Mas voltemos ao texto do Azedo. A segunda parte de sua argumentação é que “cedo ou tarde” a Rússia será obrigada a se retirar da Ucrânia. Ok, isso é uma hipótese possível. A questão a ser feita é: por que isso ocorreria? Aqui Azedo faz duas analogias históricas desprovidas de qualquer sentido. A primeira é com o Iraque na primeira guerra do golfo. De fato, o Iraque ocupou o Kuwait em 1991 e alguns meses depois foi obrigado a bater em retirada. Mas isso não ocorreu pela sublevação da população local mas pela ação militar coordenada pelos Estados Unidos, Reino Unido e França que concentraram na Arábia Saudita uma força militar várias vezes superiores – em número e qualidade do equipamento militar – as forças do Iraque. Não me parece que a OTAN esteja, no momento, disposta a intervir militarmente para salvar a Ucrânia, mas apenas a mandar pouco mais do que “apoio moral” para o país.

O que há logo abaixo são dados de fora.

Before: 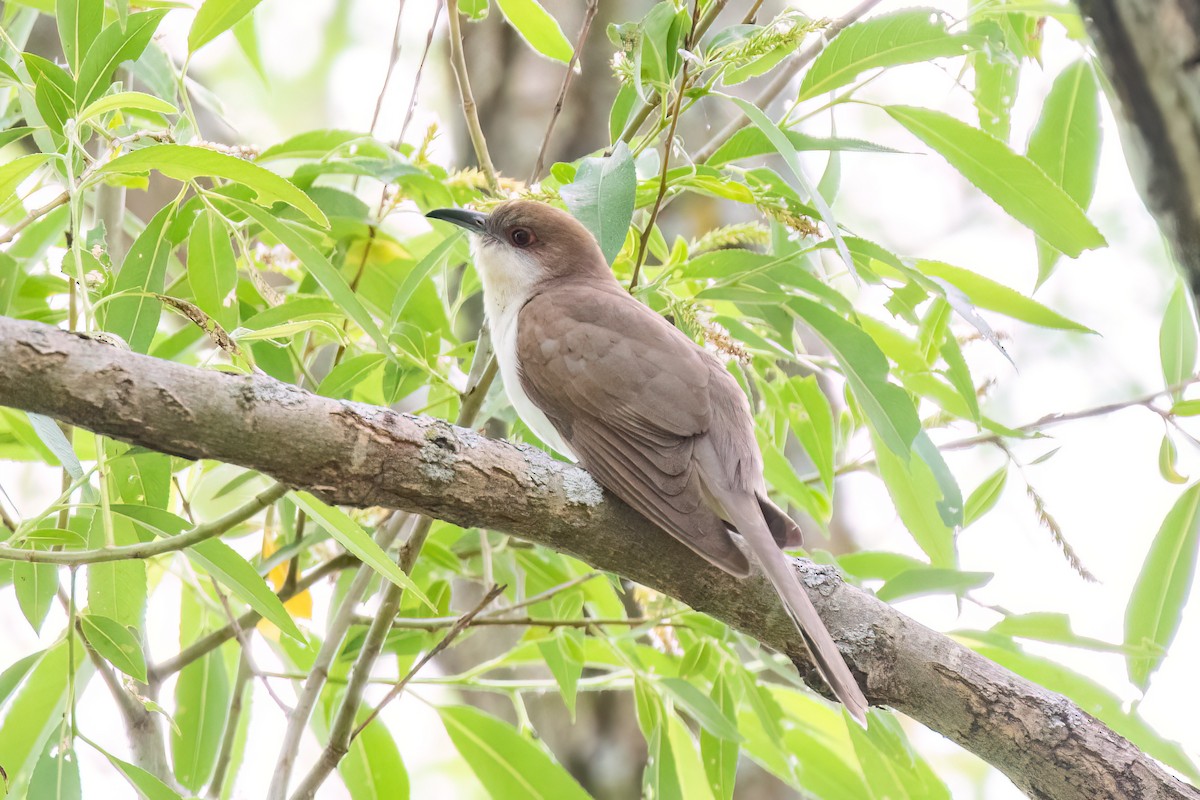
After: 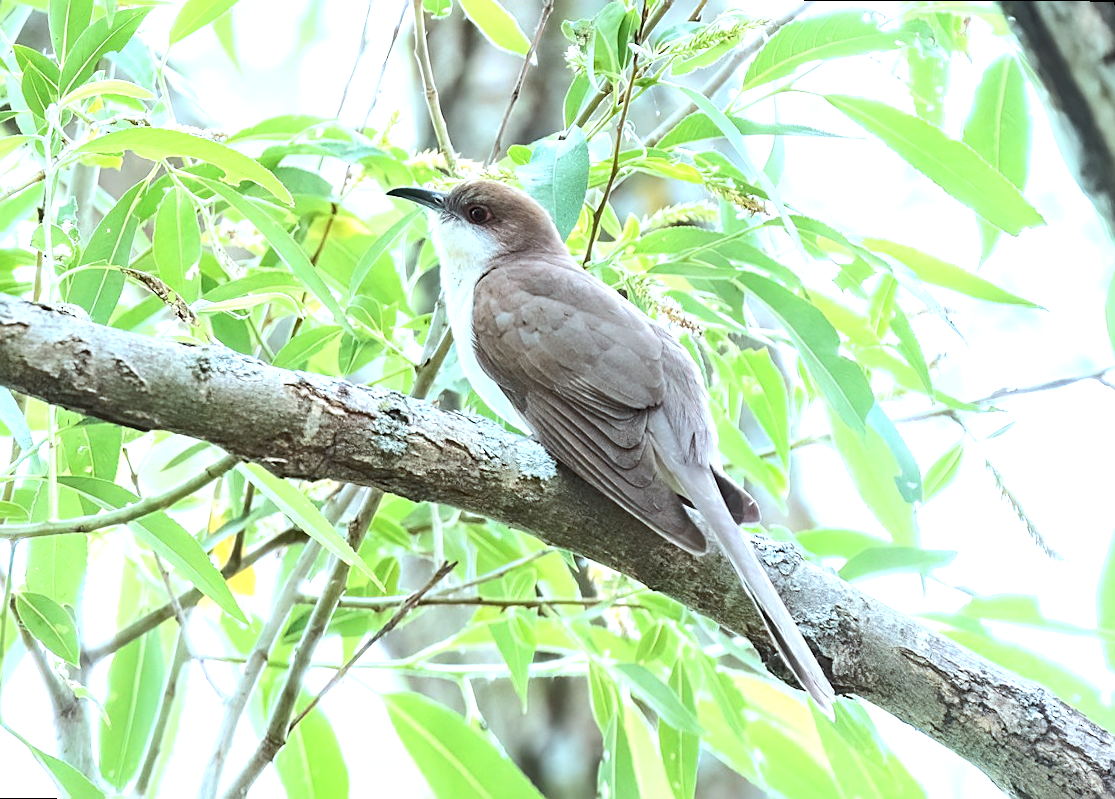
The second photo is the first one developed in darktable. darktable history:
rotate and perspective: rotation 0.215°, lens shift (vertical) -0.139, crop left 0.069, crop right 0.939, crop top 0.002, crop bottom 0.996
tone equalizer: -8 EV -0.75 EV, -7 EV -0.7 EV, -6 EV -0.6 EV, -5 EV -0.4 EV, -3 EV 0.4 EV, -2 EV 0.6 EV, -1 EV 0.7 EV, +0 EV 0.75 EV, edges refinement/feathering 500, mask exposure compensation -1.57 EV, preserve details no
color correction: highlights a* -11.71, highlights b* -15.58
sharpen: on, module defaults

A segunda analogia sem sentido é com a retirada de Napoleão Bonaparte da Rússia em 1812. Aqui cabem algumas observações : (i) Le Gran Armeé nunca conseguiu destruir o exército russo, o qual constantemente se negava a dar combate ao invasor francês, ciente que a Rússia era grande o suficiente para fazer recuos táticos sem comprometer o curso da guerra e (ii) A França não estava preparada para uma guerra longa e muito menos para enfrentar o general “inverno russo”. Não me parece que nenhuma dessas situações está posta na guerra da Ucrânia, até porque se tem uma coisa que os russos estão bastante acostumados é com seu próprio inverno, o qual costuma ser mais ameno na Ucrânia dada sua posição mais ao sul.
Embora Azedo não tenha tratado no seu artigo, uma força que poderia levar Putin a bater em retirada seria o custo das sanções econômicas sobre a Rússia. O congelamento de parte das reservas internacionais do Banco Central da Rússia e a exclusão de ALGUNS bancos russos do sistema Swift produziram ontem (28/02/2022) uma corrida aos bancos na Rússia, uma forte desvalorização do Rublo e e o aumento da taxa básica de juros para 20% a.a, o que certamente irá elevar a inflação na Rússia e produzir uma contração do nível de atividade econômica, afetando de forma bastante negativa o povo da Rússia. Mas aqui cabem duas observações. Em primeiro lugar, existe muito jogo de cena nas sanções econômicas do Ocidente sobre a Rússia. A exclusão do sistema Swift não atingiu os pagamentos dos países europeus ao gás importado da Rússia, o que garante, por si só, a continuidade de parte importante das exportações da Rússia para a Europa. Além disso, o suposto congelamento dos ativos dos oligarcas russos atinge apenas os ativos que eles tenham em bancos na Europa e nos EUA, não o grosso de suas aplicações financeiras que estão em paraísos fiscais como as ilhas virgens britânicas, onde ministros da economia de países sul-americanos também costumam manter seu dinheiro para a aposentadoria.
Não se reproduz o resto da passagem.